Ovid. Ovid's Art of Love (in three Books), the Remedy of Love, the Art of Beauty, the Court of Love, the History of Love, and Amours. Dryden, John, et al., translator. New York: Calvin Blanchard, 1855.

  1. Was she not heavenly fair, and rich attir'd ?
  2. Was she not that which all my soul desir'd ?
  3. Yet were these arms around her idly spread,
  4. And with an useless load I press'd the bed.
  5. E'en to my wishes was the power denied,
  6. When with my wishes the kind nymph complied
  7. I lay without life's animated spring,
  8. A dull, enervate, worthless, lumpish thing.
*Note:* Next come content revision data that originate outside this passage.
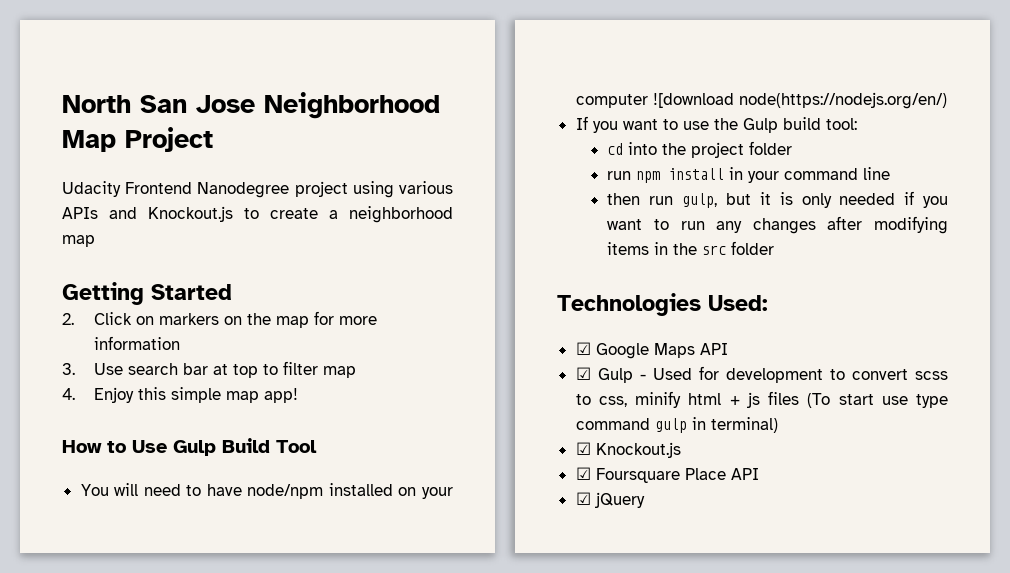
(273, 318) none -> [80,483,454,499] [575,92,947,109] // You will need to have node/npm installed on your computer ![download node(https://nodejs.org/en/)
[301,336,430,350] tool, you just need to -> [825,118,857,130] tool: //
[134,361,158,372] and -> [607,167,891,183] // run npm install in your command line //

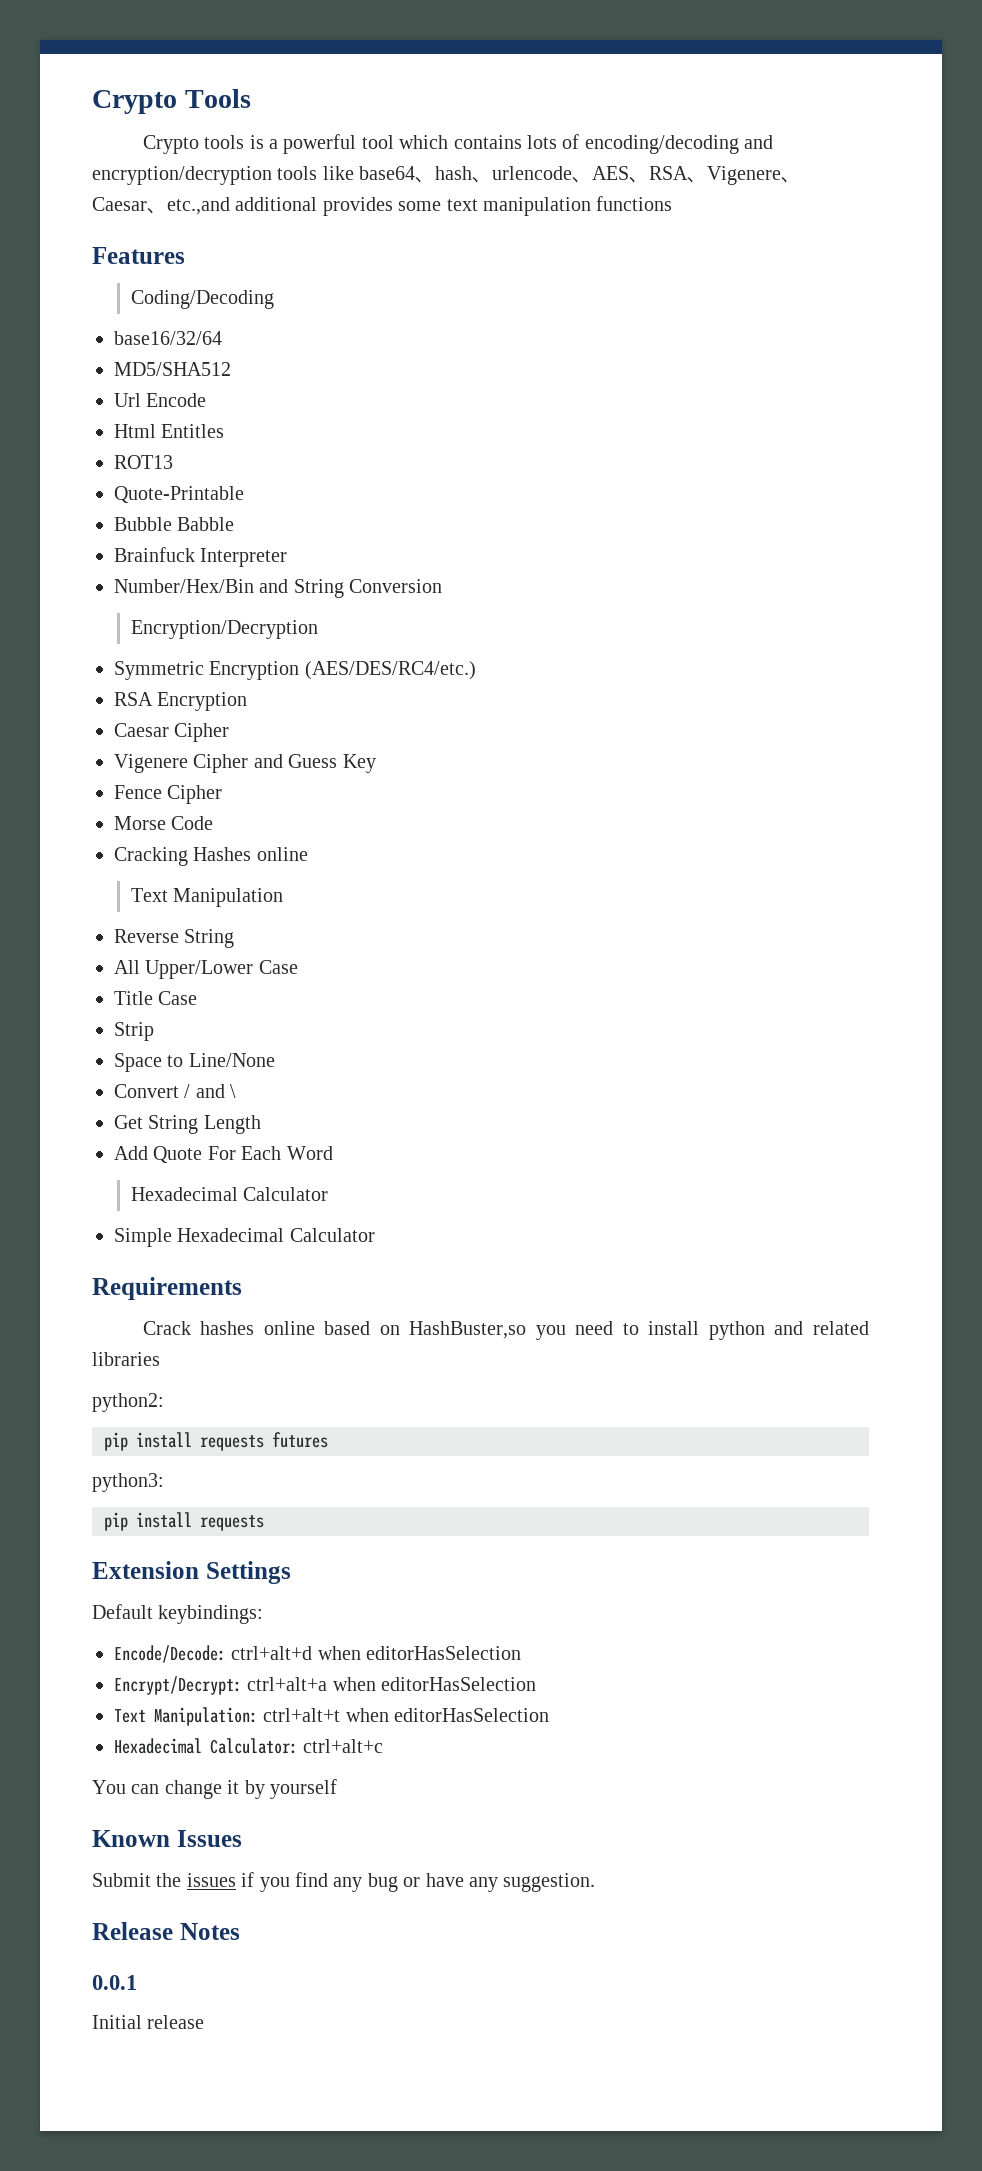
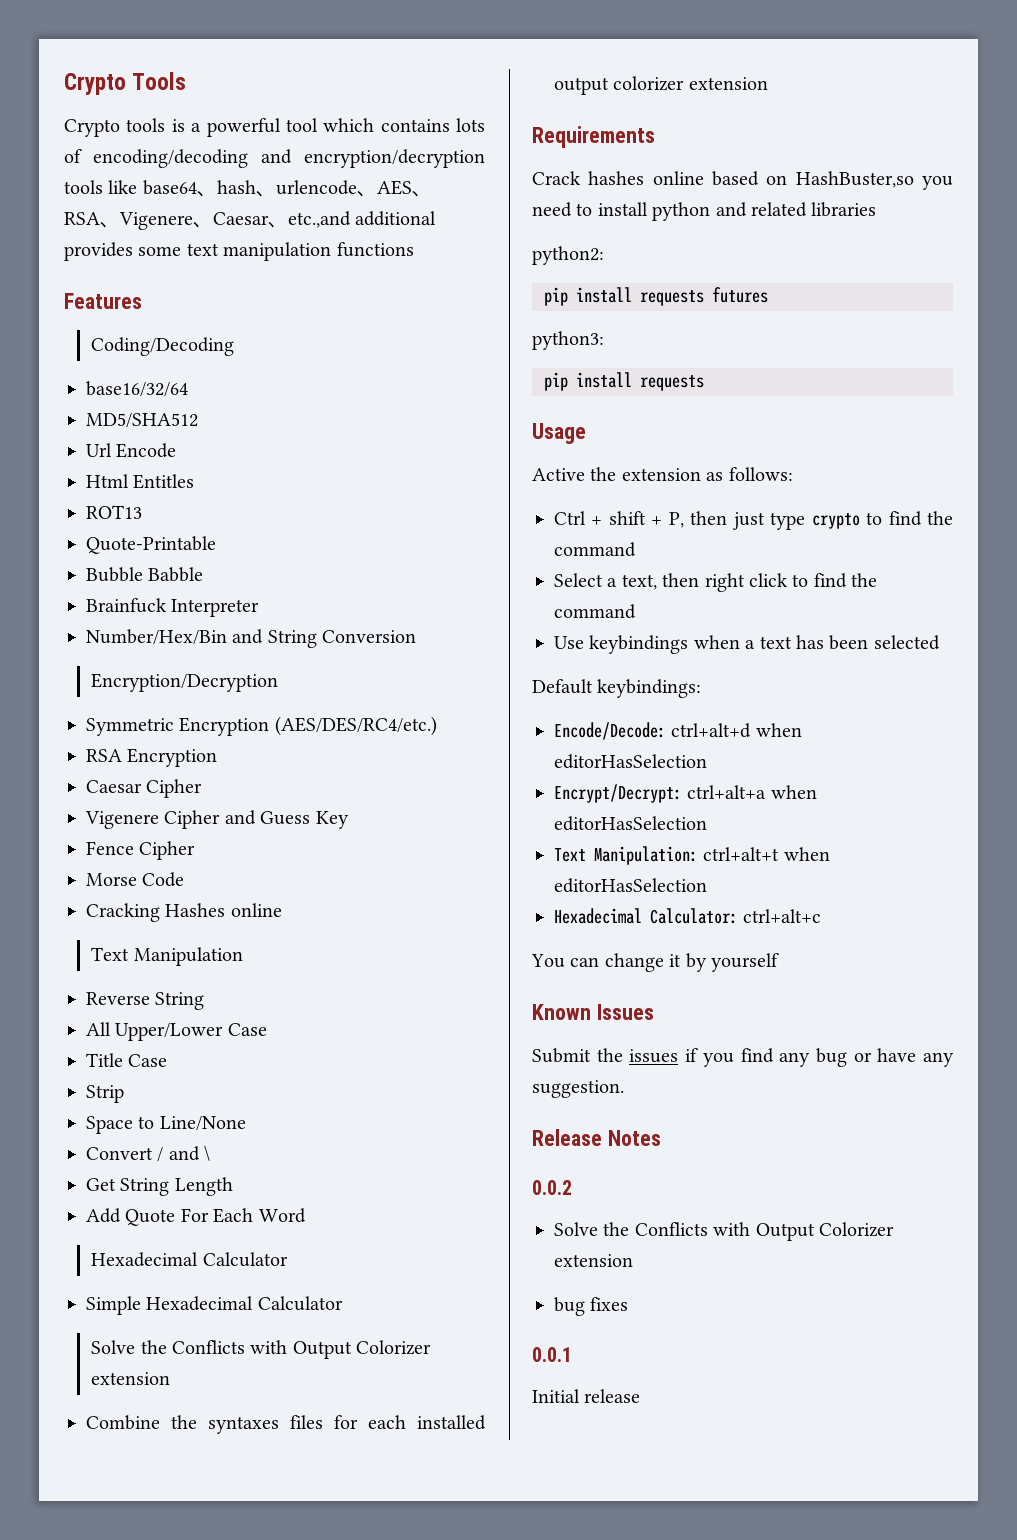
(375, 1235) none -> [91,1340,432,1359] [91,1372,171,1385] [86,1415,486,1434] [554,76,768,95] // Solve the Conflicts with Output Colorizer extension // Combine the syntaxes files for each installed output colorizer extension
[92,1561,291,1584] Extension Settings -> [532,423,586,444] [532,467,793,481] [554,511,953,530] [554,542,636,557] [554,573,878,592] [554,604,636,619] [554,635,940,654] Usage // Active the extension as follows: // Ctrl + shift + P, then just type crypto to find the command // Select a text, then right click to find the command // Use keybindings when a text has been selected
(240, 1931) none -> [532,1180,572,1195] [554,1222,894,1241] [554,1254,633,1267] [554,1297,629,1316] // 0.0.2 // Solve the Conflicts with Output Colorizer extension // bug fixes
  9. My neck she folded with a soft embrace,
  10. Now kissed my eyes, now wanton'd o'er my face,
  11. Now lov'd to dart her humid tongue to mine,
  12. Now would her pliant limbs around me twine,
  13. And sooth, by thousand ways, the sweet design.
  14. The moving blandishments of sound she tried,
  15. And, " My dear life, my soul, my all," she cried.
  16. In vain, alas ! the nerves are slacken'd still,
  17. And I prov'd only potent in my will;
  18. A poor inactive sign of man I made,
  19. And might as well for use have been a shade.